:: Activity ::
Rewrite the text of the material below, swapping "seguro" for "plano" and leaving everything else unchanged. Leave the pictures out of your answer.

== Provided information ==

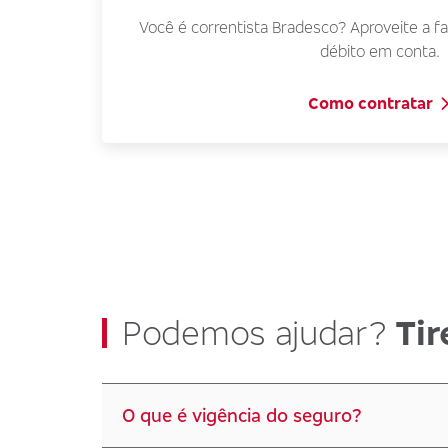
Você é correntista Bradesco? Aproveite a fa
débito em conta.
Como contratar
Podemos ajudar?
Tir
O que é vigência do seguro?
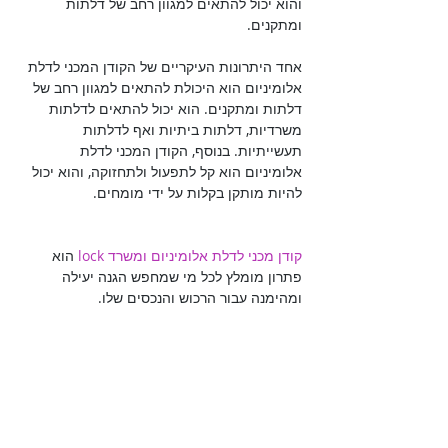
והוא יכול להתאים למגוון רחב של דלתות 
אחד היתרונות העיקריים של הקודן המכני לדלת 
אלומיניום הוא היכולת להתאים למגוון רחב של 
דלתות ומתקנים. הוא יכול להתאים לדלתות 
משרדיות, דלתות ביתיות ואף לדלתות 
תעשייתיות. בנוסף, הקודן המכני לדלת 
אלומיניום הוא קל לתפעול ולתחזוקה, והוא יכול 
קודן מכני לדלת אלומיניום ומשרד lock
 הוא 
פתרון מומלץ לכל מי שמחפש הגנה יעילה 
ומהימנה עבור הרכוש והנכסים שלו.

===

:: Response to the exercise ::
Você é correntista Bradesco? Aproveite a fa
débito em conta.
Como contratar
Podemos ajudar?
Tir
O que é vigência do plano?
והוא יכול להתאים למגוון רחב של דלתות 
אחד היתרונות העיקריים של הקודן המכני לדלת 
אלומיניום הוא היכולת להתאים למגוון רחב של 
דלתות ומתקנים. הוא יכול להתאים לדלתות 
משרדיות, דלתות ביתיות ואף לדלתות 
תעשייתיות. בנוסף, הקודן המכני לדלת 
אלומיניום הוא קל לתפעול ולתחזוקה, והוא יכול 
קודן מכני לדלת אלומיניום ומשרד lock
 הוא 
פתרון מומלץ לכל מי שמחפש הגנה יעילה 
ומהימנה עבור הרכוש והנכסים שלו.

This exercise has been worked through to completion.